Umerji was believed to be a leading figure
Convicted fraudster Adam Umerji has been ordered to pay more than £37 million and faces an additional 10 years in prison if he fails to pay.
The 43-year-old had skipped his trial in 2009 and fled to Dubai.
He was convicted in his absence of conspiracy to cheat HMRC and conspiracy to transfer criminal property.
The scam involved duty paid on mobile phones and it was said to have cost the UK taxpayer £64 million.
Umerji was believed to be a leading figure in the tax fraud that ran for nine months until June 2006.
The scam was said to involve the fraudulent claiming of £30 million in tax rebates in an international mobile phone trading operation.
It involved buying goods from the European Union without paying tax and then selling them at tax-added prices without reimbursing the authorities for the lost revenue.
He was part of a conspiracy that used a network of companies as well as a huge number of transactions to cover up the VAT theft.
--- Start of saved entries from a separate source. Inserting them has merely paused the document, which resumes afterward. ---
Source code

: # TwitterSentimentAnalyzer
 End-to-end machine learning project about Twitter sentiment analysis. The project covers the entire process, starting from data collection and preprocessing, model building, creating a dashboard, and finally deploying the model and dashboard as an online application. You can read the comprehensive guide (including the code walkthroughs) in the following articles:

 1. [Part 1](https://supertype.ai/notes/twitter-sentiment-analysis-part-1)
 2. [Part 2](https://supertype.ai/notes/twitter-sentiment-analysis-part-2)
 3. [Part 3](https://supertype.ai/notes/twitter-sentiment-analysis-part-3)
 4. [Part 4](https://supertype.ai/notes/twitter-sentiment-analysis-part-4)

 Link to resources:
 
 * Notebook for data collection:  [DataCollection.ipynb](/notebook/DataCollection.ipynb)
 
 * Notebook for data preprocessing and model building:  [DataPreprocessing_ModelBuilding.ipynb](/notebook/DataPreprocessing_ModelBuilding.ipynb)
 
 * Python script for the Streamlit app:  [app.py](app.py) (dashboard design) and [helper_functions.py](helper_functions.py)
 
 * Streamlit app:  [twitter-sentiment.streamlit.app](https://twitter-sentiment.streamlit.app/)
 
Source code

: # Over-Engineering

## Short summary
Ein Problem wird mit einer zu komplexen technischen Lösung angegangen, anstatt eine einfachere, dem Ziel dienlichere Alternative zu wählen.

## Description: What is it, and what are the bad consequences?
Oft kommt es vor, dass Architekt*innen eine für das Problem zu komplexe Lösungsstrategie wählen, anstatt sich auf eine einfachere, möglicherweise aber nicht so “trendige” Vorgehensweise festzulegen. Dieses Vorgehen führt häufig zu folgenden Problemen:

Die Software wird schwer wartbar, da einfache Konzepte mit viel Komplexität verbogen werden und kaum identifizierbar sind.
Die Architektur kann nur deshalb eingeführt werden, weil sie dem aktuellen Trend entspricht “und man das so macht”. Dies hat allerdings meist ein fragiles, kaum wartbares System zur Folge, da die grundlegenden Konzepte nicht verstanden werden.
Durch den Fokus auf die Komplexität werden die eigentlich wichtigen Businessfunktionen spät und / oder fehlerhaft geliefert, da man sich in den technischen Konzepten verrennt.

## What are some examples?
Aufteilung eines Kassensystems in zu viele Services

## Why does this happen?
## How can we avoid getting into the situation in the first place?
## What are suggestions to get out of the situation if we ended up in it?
In his absence, he was sentenced to 12 years in prison.
Umerji attempted to challenge his sentence but on April 23, 2021, his appeal was dismissed.
The judgement said that “the interests of justice would be gravely prejudiced” if his application was allowed because of his absence from the UK for 12 years.
The fraudster tried to challenge the initial conviction on technical grounds again but failed to do so.
The CPS Proceeds of Crime Division applied to have the confiscation heard in his absence.
In the case, the judge accepted arguments made by the CPS because all reasonable steps had been taken to make him aware of the hearing and it was appropriate and fair to proceed in his absence.
Umerji has now been issued with a confiscation order of £37,667,622. The fraudster faces an additional 10 years in prison if he fails to pay.
Manjula Nayee, Specialist Prosecutor in CPS Proceeds of Crime Division, said:
“Despite Umerji being absent at the hearing, it is important to deprive him of money gained from illegal practices.”
“Umerji has defrauded the taxpayer of over £37 million – money that could be spent on the doctors, nurses, police officers and other vital public services.
“This is one of our largest ever confiscation orders and demonstrates where we can take money from people who have profited from crime, we will not hesitate to do so.
“In 2019/20, the CPS recovered over £100 million, stopping hundreds of criminals benefiting from their ill-gotten gains.”